◆ TASK DIRECTIONS ◆
Below is a listing. Write out exactly its lines between the one holding "321 121 313" and the one holding "179 630 174", inclusive.

◆ INFORMATION GIVEN ◆
↓↓↓

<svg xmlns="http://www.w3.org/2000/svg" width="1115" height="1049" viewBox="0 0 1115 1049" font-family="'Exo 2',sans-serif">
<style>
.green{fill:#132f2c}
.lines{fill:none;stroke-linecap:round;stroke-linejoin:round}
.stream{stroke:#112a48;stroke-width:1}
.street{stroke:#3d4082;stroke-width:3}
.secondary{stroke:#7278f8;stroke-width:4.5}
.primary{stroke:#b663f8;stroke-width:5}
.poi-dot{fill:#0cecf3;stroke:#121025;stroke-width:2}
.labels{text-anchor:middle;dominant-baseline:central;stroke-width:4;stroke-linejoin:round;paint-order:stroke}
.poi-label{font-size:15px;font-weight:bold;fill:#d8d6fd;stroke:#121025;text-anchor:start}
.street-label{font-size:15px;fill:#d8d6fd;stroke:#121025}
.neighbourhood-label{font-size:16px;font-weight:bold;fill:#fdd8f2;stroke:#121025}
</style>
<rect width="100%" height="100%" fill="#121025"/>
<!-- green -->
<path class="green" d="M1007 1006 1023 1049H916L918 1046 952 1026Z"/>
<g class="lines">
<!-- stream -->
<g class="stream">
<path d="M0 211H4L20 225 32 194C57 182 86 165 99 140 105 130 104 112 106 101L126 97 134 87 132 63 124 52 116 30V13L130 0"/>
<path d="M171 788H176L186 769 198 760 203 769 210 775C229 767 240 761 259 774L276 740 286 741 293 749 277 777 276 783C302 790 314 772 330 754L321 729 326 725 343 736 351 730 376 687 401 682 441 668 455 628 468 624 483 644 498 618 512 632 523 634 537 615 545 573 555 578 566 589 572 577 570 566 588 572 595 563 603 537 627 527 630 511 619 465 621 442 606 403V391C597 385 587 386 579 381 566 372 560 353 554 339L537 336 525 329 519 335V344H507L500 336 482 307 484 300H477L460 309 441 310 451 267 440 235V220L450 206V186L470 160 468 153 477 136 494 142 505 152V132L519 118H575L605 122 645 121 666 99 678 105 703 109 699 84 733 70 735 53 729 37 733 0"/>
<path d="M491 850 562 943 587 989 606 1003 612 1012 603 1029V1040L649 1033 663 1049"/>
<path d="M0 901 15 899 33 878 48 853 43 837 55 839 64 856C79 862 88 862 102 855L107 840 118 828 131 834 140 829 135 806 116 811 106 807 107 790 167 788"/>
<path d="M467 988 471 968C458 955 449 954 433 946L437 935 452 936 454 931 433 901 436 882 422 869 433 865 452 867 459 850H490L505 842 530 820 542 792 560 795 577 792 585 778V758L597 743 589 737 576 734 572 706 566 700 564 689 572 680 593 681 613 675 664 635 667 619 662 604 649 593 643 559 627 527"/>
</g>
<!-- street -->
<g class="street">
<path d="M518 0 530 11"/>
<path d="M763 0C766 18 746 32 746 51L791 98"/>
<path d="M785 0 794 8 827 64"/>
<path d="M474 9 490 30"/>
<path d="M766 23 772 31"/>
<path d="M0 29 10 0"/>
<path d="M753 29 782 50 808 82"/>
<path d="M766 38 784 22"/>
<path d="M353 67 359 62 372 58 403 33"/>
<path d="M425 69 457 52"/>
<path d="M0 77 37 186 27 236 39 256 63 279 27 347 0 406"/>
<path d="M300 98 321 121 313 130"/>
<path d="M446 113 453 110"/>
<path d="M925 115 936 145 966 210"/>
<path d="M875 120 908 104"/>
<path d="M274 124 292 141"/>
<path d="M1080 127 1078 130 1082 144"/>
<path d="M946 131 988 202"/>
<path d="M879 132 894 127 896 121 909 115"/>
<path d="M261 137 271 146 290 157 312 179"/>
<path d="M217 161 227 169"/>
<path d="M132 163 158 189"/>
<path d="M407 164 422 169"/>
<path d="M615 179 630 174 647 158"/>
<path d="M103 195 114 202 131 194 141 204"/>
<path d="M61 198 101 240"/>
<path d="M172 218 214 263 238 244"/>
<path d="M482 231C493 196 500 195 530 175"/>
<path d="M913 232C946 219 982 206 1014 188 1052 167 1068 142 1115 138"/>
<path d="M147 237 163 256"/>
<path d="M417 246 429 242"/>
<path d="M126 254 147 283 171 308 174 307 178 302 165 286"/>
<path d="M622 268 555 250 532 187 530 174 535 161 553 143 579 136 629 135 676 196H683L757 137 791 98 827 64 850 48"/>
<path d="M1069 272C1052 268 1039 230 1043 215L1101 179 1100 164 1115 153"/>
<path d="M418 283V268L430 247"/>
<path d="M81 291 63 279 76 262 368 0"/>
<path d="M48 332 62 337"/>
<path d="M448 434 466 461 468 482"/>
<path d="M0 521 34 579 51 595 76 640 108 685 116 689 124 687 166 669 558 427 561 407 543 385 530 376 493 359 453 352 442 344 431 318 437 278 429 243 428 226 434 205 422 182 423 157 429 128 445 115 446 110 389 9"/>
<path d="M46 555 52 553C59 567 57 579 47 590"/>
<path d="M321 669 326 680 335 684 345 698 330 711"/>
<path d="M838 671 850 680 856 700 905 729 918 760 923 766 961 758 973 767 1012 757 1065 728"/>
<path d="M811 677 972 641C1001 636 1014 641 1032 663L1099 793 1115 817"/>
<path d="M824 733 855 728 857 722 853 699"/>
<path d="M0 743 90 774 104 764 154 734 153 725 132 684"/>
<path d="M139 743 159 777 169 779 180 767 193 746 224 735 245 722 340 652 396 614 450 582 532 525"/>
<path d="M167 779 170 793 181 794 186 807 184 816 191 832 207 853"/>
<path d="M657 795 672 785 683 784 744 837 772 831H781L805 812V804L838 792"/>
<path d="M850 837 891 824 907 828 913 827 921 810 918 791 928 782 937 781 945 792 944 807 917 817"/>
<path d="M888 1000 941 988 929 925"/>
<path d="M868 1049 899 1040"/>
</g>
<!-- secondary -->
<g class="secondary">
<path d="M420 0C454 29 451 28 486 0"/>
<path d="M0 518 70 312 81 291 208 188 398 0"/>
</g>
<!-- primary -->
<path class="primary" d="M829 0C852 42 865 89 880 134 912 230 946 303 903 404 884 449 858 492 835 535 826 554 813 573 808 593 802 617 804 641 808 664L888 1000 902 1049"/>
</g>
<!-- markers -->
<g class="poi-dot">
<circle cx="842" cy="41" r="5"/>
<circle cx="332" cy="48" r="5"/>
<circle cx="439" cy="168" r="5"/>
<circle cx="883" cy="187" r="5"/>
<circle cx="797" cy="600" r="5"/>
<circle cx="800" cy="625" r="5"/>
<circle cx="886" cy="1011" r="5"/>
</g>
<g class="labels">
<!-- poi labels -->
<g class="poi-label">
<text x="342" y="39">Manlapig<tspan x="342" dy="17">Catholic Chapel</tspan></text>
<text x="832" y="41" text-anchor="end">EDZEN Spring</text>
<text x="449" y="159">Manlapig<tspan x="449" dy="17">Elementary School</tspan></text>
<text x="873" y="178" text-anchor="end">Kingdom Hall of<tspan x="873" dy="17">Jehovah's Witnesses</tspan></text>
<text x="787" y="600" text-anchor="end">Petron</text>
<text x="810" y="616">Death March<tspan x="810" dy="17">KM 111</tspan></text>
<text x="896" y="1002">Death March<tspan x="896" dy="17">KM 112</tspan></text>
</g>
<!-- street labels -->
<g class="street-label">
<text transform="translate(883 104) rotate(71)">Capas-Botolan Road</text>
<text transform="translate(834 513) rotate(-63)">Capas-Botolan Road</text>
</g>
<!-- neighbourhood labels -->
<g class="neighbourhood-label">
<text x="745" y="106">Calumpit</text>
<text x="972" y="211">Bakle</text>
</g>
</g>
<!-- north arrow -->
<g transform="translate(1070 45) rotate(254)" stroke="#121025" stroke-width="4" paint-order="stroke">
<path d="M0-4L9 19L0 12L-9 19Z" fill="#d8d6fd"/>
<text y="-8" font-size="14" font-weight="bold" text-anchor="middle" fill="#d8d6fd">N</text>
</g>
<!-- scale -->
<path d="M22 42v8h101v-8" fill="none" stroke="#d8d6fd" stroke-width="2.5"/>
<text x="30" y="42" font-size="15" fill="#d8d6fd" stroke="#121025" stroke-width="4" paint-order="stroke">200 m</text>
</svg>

↑↑↑

◆ SOLUTION TO THE PROBLEM ◆
<path d="M300 98 321 121 313 130"/>
<path d="M446 113 453 110"/>
<path d="M925 115 936 145 966 210"/>
<path d="M875 120 908 104"/>
<path d="M274 124 292 141"/>
<path d="M1080 127 1078 130 1082 144"/>
<path d="M946 131 988 202"/>
<path d="M879 132 894 127 896 121 909 115"/>
<path d="M261 137 271 146 290 157 312 179"/>
<path d="M217 161 227 169"/>
<path d="M132 163 158 189"/>
<path d="M407 164 422 169"/>
<path d="M615 179 630 174 647 158"/>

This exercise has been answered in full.